Les livres en français sur la guerre du Pacifique ou sur le Japon et sa politique expansionniste, Seconde Guerre mondiale incluse, ne sont pas légion. Il y a toutefois celui de Jean-Louis Margolin, dont j'ai déjà signalé les limites plusieurs fois, ici par exemple. Bruno Birolli (que je remercie de m'avoir envoyé son ouvrage), correspondant en Asie du Nouvel Observateur, fait donc oeuvre utile en consacrant ce livre à Ishiwara Kanji, un des officiers japonais turbulents qui a participé à la mise au point de l'incident de Moukden puis de l'invasion de la Mandchourie par le Japon (1931), une mécanique qui allait mener tout droit à Pearl Harbor -d'où le sous-titre du livre. La sortie de l'ouvrage se couple d'ailleurs à celle d'un documentaire récemment diffusé par Arte.
Comme il le rappelle dans l'introduction, Bruno Birolli souligne que l'invasion de la Mandchourie n'est pas à négliger dans la perspective de la Seconde Guerre mondiale qui suivra. C'est en effet l'une des premières crises de la SDN, incapable de montrer de la fermeté face à l'agression japonaise, manifeste et connue très rapidement, ainsi que la mise en scène de l'incident. L'événement a marqué les contemporains : Hergé, d'ailleurs, en fait l'un des thèmes phares de l'album de Tintin Le Lotus Bleu.Cerveau de cet incident : Ishiwara Kanji, qui, chose rare, a laissé beaucoup d'écrits, ce qui permet de tenter de comprendre pourquoi certains Japonais en sont venus à considérer l'expansion et la guerre comme inévitables et même nécessaires. Ishiwara est représentatif de son temps : il incarne la fuite en avant d'un Japon qui finit par lier son sort à l'Allemagne nazie et à l'Italie fasciste dans sa politique démesurée d'agression. Avec le résultat que l'on sait.

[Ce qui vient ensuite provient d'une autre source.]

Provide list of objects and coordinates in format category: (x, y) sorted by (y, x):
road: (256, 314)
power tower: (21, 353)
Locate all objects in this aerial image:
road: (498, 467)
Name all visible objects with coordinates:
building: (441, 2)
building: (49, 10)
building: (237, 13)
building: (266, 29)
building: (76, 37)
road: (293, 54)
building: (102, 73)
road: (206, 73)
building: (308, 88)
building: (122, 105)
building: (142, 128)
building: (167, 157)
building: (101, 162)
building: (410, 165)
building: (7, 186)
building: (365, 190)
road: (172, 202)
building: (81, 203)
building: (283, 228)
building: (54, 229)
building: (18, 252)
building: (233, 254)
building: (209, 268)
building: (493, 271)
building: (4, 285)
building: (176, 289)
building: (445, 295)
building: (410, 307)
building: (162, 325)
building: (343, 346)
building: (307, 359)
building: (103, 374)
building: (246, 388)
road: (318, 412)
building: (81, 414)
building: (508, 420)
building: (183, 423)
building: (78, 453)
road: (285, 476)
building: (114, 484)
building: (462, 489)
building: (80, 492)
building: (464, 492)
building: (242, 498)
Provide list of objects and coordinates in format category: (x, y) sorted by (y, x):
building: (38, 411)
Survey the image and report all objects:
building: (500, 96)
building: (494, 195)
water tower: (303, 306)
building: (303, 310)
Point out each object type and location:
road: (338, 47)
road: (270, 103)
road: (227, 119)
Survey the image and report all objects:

Né en 1889 à Tsuruoka, dans la partie nord de l'île d'Honshu, sur la côte de la mer du Japon, Ishiwara est le fils d'un partisan du shogûn qui a combattu l'ouverture à l'Occident mis en avant par l'empereur Meiji, et qui a été défait. Un ancrage dans le passé, et une nostalgie, aussi, d'une défaite jamais véritablement acceptée. La région d'origine d'Ishiwara, isolée, est plutôt en retrait du décollage économique du Japon sous l'ère Meiji. Sous-lieutenant dans l'armée impériale par la volonté de son père, Ishiwara reflète ce monde des militaires qui doivent obéissance à l'empereur, à sa religion, au kokûtai, formés à obéir, épris de mystique, mais guère ouverts sur le monde et la société. Le Japon fait face, en 1918, à une contestation, "les émeutes du riz", bientôt écrasée par l'armée. Ishiwara, qui a visité la Mandchourie et la Corée, lieux des exploits de l'armée japonaise contre les Russes en 1904-1905, se prend à rêver, pour la première agrandie à toute la Chine, d'une conquête qui satisferait les besoins du Japon. Celui-ci a bien tenté d'y installer sa mainmise pendant la Grande Guerre, par le biais des 21 demandes, mais cette tentative a été rejetée unaniment par des Etats-Unis tenants de la fameuse politique de la "porte ouverte" en Chine.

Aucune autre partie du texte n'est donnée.